De in dit vonnis genoemde bijlagen maken deel uit van dit vonnis.

10..Beslissing

De rechtbank:
verklaart bewezen dat de verdachte het ten laste gelegde feit, zoals hiervoor omschreven, heeft begaan;
stelt vast dat het bewezen verklaarde oplevert het hiervoor vermelde strafbare feit;
verklaart de verdachte strafbaar;
veroordeelt de verdachte tot een
gevangenisstraf voor de duur van 24 (vierentwintig) maanden;
bepaalt dat van deze gevangenisstraf een gedeelte, groot 8 (acht) maanden niet ten uitvoer zal worden gelegd, tenzij de rechter later anders mocht gelasten;
verbindt hieraan een proeftijd, die wordt gesteld op 2 (twee) jaar;
tenuitvoerlegging kan worden gelast als de veroordeelde de algemene voorwaarde niet naleeft;
beveelt dat de tijd die door de veroordeelde voor de tenuitvoerlegging van deze uitspraak in verzekering en in voorlopige hechtenis is doorgebracht, bij de uitvoering van de opgelegde gevangenisstraf in mindering wordt gebracht, voor zover deze tijd niet reeds op een andere vrijheidsstraf in mindering is gebracht.

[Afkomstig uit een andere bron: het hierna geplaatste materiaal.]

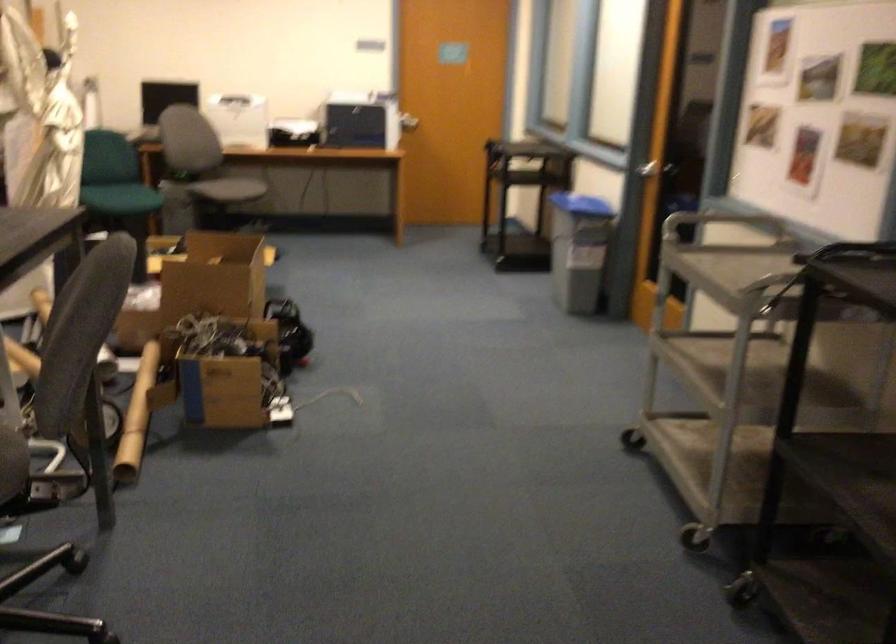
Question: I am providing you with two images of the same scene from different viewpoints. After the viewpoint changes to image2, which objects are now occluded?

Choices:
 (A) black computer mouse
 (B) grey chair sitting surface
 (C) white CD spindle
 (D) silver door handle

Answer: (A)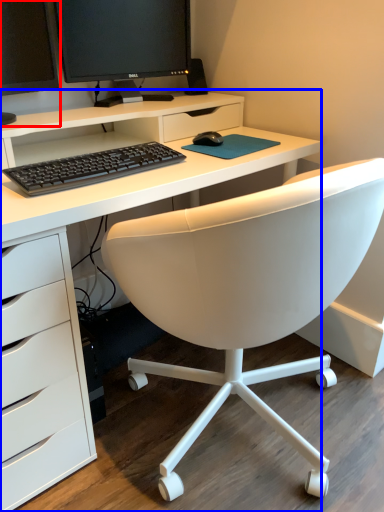
Question: Which object appears farthest to the camera in this image, computer monitor (highlighted by a red box) or desk (highlighted by a blue box)?

Choices:
 (A) computer monitor
 (B) desk

Answer: (A)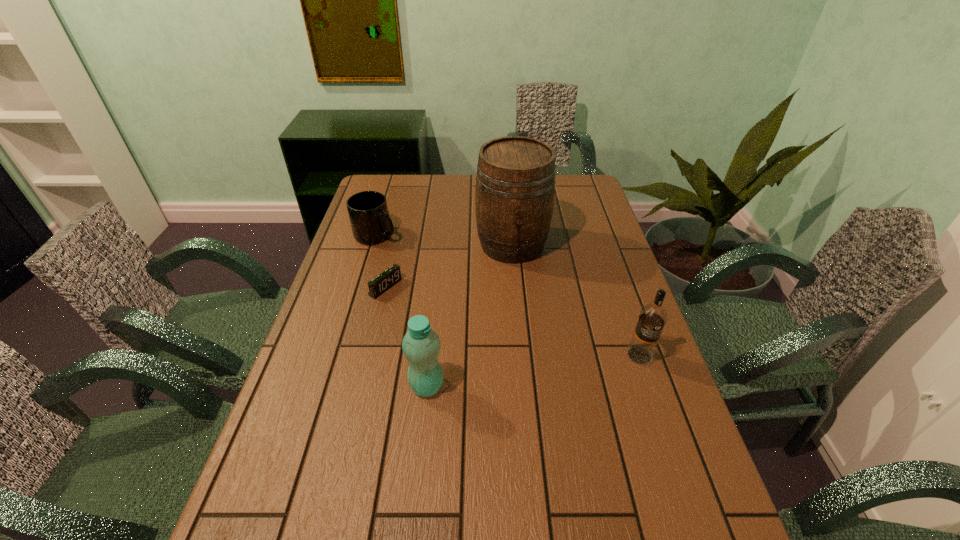
The width and height of the screenshot is (960, 540). Identify the location of mug that is at the left edge. click(x=369, y=217).

Where is `alarm clock at the left edge`? This screenshot has height=540, width=960. alarm clock at the left edge is located at coordinates (384, 281).

Identify the location of object at the right edge. (653, 316).

At what (x,y) coordinates should I click in order to perform the action: click on vacant space at the far edge of the desktop. Please return your answer as a coordinate pair (x, y). Looking at the image, I should click on (449, 175).

In the image, there is a desktop. Where is `vacant area at the left edge`? Image resolution: width=960 pixels, height=540 pixels. vacant area at the left edge is located at coordinates (276, 469).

Dit vonnis is gewezen door:
mr. E. Rabbie, voorzitter,
mrs. A. Bonder en M.J.C. Spoormaker, rechters,
in tegenwoordigheid van mr. J. Soeteman, griffier,
en uitgesproken op de openbare terechtzitting op 9 augustus 2022.
Bijlage I
Tekst tenlastelegging
hij in of omstreeks de periode van 09 juni 2021 tot en met 11 juni 2021 te Rotterdam
tezamen en in vereniging met een of meer anderen, althans alleen, om een feit, bedoeld in
het vierde of vijfde lid van artikel 10 van de Opiumwet, voor te bereiden en/of te
bevorderen, te weten
  • het opzettelijk binnen het grondgebied van Nederland brengen,
  • het opzettelijk bereiden, bewerken, verwerken, verkopen, afleveren, verstrekken en/of vervoeren
van 301 kilogram cocaïne, in elk geval een hoeveelheid van een materiaal bevattende cocaïne, zijnde cocaïne een middel vermeld op de bij de Opiumwet behorende lijst I,
  • een ander heeft getracht te bewegen om dat feit te plegen, te doen plegen, mede te plegen en/of uit te lokken, om daarbij behulpzaam te zijn en/of om daartoe gelegenheid, middelen en/of inlichtingen te verschaffen,
  • zich en/of een ander gelegenheid, middelen en/of inlichtingen tot het plegen van dat feit heeft getracht te verschaffen
  • voorwerpen, vervoermiddelen, stoffen, gelden en/of andere betaalmiddelen voorhanden heeft gehad, waarvan hij, verdachte en/of zijn mededader(s), wist(en) of ernstige reden had(den) om te vermoeden dat zij bestemd waren tot het plegen van dat feit,
door
  • met één of meer mededader(s) (via de app “Signal”) contacten te onderhouden en/of informatie uit te wisselen en/of afspraken te maken over het zoeken naar de container [containernummer] en/of het afleveren en/of uithalen en/of verstrekken en/of vervoeren van de cocaïne,
  • over het hek van het terrein van de APM2-terminal, gelegen aan de [adres 2] te klimmen en/of zich (aldus) onbevoegd op die terminal te begeven, en/of
  • in een container op de terminal te verblijven, en/of
  • op de terminal op zoek te gaan naar container [containernummer], waarin die cocaïne zich bevond,
  • meerdere tassen, klimsets, een slijptol, een (beton)schaar, powerbanks met en/of drie (organisatie)telefoons voorhanden te hebben.